While rising CO2 levels may balance part of this by fueling photosynthesis and increasing yield, a recent study found that rising CO2 levels will also take large amounts of nutrients from wheat and other plants such as barley, potatoes, and rice.
Chickpeas contributed to the legume’s existing state as the primary source of protein for roughly 20% of the world’s population. However, it took away its genetic variety, making it more difficult for the plant to adapt to climate change.
Drought, which may wipe out half of a crop, and disease, which can wipe off an entire crop, make it extremely vulnerable as one of the foods at risk. Researchers have collected seeds and DNA from the wild counterparts of the domesticated chickpea in Turkey and Kurdistan in the hopes of breeding a plant that is more resistant to drought, extreme heat, and pests.
Growers are already venturing into areas that were previously too cold for the crop, in search of higher altitudes and more stable temperatures. Droughts, floods, hail, fires, rainfall patterns, and freezes all pose a threat to crop harvests.
The worst wildfire season in modern California history destroyed 13 percent of the state’s wine-grape crop in 2020. According to a recent study, if global temperatures rise by 2 degrees Celsius, appropriate wine-grape regions could fall by up to 56% by the end of the century.

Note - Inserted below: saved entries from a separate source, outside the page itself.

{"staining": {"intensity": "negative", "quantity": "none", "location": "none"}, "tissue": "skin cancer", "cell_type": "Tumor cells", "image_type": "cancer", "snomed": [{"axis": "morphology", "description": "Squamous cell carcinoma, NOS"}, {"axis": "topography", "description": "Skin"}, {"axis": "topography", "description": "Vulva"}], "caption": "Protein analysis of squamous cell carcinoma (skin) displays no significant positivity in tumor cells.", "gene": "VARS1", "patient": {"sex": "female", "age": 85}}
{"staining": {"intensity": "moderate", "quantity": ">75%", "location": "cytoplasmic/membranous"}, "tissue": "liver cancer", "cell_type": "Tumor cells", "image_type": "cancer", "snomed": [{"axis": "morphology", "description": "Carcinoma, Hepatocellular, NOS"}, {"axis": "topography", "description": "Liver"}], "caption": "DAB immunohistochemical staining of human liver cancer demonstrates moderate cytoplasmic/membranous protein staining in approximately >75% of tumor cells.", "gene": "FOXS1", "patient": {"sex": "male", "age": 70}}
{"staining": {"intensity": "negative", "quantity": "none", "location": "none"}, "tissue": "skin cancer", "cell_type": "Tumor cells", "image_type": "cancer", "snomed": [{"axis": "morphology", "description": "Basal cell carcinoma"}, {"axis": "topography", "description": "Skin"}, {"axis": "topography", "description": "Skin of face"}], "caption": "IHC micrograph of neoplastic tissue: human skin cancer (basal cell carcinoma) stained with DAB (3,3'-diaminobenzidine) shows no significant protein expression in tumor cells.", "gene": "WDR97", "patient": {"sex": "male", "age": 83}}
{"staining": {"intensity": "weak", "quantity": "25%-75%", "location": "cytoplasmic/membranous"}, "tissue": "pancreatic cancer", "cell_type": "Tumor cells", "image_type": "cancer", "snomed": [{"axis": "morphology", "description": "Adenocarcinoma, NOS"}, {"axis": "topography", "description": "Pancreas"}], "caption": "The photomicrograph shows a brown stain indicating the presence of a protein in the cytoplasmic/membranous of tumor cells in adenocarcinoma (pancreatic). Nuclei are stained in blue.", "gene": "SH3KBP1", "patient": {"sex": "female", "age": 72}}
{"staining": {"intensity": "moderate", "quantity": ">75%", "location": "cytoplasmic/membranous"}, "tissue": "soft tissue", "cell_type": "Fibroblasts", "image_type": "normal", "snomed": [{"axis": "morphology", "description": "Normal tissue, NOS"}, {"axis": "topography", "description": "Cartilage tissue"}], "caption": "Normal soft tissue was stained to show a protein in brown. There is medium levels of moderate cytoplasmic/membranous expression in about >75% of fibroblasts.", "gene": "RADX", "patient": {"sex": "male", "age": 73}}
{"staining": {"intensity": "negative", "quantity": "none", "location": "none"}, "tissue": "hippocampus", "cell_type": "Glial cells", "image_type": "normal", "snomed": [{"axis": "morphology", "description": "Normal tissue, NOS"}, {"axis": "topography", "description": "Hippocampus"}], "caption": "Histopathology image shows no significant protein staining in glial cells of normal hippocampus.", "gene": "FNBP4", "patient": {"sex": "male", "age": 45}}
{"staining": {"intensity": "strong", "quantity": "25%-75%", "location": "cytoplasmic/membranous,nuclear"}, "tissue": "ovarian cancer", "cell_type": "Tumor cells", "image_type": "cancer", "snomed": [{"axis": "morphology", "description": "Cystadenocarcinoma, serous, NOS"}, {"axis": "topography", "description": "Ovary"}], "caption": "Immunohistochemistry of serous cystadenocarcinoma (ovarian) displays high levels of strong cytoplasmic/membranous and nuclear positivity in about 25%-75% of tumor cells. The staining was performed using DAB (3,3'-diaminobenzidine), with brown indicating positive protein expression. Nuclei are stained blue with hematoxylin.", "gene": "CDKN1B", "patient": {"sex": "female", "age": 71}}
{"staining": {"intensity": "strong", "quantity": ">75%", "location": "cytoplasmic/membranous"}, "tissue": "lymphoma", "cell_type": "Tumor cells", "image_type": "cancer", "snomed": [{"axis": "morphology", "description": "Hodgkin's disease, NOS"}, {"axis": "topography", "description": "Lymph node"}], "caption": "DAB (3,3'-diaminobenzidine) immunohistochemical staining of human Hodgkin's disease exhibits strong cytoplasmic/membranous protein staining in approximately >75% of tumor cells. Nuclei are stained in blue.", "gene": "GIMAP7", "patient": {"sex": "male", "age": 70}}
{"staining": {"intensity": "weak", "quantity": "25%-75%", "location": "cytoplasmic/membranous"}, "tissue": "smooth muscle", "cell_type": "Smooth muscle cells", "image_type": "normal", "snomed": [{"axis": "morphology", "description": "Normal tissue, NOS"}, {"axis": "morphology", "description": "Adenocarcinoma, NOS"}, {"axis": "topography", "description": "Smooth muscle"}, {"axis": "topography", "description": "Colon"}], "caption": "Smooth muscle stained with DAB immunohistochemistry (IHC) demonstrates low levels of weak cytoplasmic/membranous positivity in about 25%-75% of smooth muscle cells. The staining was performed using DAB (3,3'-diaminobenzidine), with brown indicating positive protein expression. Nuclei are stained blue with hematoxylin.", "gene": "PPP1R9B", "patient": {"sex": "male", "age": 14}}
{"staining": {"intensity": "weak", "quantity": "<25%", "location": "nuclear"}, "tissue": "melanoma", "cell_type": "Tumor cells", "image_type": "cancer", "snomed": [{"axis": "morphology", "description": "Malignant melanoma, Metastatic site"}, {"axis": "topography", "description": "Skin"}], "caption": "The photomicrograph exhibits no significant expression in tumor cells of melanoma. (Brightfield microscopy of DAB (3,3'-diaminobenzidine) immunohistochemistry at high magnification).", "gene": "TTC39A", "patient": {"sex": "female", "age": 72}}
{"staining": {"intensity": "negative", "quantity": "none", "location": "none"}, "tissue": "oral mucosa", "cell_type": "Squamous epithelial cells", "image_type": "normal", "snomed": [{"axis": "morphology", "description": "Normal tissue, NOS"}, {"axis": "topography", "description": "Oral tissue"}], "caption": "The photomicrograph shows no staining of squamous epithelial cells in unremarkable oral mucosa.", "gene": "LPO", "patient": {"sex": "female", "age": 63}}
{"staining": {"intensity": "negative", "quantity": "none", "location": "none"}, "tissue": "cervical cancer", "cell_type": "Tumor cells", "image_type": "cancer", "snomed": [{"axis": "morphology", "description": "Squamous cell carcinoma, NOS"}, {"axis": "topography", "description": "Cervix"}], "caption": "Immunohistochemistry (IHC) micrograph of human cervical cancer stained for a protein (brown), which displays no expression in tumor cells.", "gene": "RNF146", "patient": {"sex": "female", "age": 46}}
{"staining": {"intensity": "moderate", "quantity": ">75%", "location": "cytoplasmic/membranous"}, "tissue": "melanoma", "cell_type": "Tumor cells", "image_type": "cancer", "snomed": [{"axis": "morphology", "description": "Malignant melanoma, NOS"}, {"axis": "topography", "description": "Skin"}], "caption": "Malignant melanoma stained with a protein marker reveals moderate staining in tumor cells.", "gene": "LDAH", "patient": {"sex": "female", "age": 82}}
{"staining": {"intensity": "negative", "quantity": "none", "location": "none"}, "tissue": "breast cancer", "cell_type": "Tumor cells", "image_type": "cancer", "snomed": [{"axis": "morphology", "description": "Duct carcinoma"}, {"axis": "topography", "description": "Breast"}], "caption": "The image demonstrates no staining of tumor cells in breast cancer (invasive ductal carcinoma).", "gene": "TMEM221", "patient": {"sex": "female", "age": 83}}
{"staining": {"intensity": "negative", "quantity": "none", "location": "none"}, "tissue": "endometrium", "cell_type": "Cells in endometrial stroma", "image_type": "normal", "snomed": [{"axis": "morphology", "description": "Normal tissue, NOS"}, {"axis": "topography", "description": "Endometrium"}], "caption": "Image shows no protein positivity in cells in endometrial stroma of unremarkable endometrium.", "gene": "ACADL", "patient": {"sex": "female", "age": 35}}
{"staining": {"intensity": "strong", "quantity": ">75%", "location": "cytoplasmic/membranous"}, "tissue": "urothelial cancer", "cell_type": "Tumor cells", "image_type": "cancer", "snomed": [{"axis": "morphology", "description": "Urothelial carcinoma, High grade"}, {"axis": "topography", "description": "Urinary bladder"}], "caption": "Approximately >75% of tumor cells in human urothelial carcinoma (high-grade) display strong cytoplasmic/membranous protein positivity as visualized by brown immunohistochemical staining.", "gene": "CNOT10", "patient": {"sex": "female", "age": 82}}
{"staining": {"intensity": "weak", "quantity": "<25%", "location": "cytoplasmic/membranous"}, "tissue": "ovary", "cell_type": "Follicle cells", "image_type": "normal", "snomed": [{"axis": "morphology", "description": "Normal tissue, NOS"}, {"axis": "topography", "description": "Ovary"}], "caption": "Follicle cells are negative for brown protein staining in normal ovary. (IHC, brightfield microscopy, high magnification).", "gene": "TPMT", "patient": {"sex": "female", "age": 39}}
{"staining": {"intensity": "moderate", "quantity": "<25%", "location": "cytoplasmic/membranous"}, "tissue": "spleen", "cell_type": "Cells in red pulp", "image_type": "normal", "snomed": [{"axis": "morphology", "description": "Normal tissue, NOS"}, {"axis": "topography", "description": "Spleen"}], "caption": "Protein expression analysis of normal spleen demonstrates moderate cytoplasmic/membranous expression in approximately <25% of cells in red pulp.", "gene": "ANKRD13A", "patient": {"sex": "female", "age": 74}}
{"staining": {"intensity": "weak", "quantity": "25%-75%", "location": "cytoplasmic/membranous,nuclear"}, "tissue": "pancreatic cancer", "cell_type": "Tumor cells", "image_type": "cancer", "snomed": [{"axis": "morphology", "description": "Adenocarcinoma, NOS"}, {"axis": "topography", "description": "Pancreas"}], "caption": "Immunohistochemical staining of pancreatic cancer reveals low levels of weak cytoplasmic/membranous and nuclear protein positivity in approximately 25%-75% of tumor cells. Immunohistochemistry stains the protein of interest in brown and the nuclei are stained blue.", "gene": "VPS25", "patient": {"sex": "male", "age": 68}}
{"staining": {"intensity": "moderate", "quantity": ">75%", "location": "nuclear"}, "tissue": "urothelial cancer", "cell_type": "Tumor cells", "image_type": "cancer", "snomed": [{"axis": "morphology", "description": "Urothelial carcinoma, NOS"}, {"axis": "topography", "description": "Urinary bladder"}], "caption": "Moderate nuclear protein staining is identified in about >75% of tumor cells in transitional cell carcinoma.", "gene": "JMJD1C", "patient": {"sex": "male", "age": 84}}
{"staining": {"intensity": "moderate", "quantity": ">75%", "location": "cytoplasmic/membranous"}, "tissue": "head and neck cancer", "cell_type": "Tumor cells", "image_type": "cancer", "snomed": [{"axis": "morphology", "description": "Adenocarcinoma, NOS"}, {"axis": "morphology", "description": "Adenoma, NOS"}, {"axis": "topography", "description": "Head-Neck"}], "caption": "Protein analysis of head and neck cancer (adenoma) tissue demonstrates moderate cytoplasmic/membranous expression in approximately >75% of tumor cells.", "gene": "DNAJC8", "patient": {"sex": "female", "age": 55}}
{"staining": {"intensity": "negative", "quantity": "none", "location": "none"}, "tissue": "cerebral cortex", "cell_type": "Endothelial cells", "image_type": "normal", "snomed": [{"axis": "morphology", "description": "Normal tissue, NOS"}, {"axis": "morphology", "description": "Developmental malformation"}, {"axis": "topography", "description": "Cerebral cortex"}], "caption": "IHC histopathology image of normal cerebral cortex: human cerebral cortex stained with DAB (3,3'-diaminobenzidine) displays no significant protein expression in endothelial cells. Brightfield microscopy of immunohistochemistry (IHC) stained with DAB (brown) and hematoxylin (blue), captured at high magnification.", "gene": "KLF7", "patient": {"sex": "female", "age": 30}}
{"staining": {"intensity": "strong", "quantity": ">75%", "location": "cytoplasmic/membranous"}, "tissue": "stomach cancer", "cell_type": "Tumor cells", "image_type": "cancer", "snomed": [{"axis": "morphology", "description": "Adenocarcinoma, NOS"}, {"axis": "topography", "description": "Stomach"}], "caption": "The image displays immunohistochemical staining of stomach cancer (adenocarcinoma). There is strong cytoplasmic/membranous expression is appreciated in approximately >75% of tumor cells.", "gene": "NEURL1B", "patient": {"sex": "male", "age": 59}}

The cranberry industry in Massachusetts, which produces approximately a quarter of the country’s crop, is worth $1 billion and employs 7,000 farmers. However, the plants, many of which are over a century old, thrive in ancient bogs that are subject to irregular rainfall and drought. In hot weather, cranberries can develop a disease known as “scald,” in which the fruit cooks on the vine because it is unable to cool itself.
Coffee plantations have become hospitable hosts for the “coffee leaf rust” fungus due to rising temperatures, more severe rain, and persistent humidity. They feed off the plant by dusting coffee leaves with rust-colored spores, which spread from tree to tree and prevent the plants from photosynthesizing or producing treasured coffee berries. One study estimates that we could lose 50% of the land suitable to grow coffee by 2050.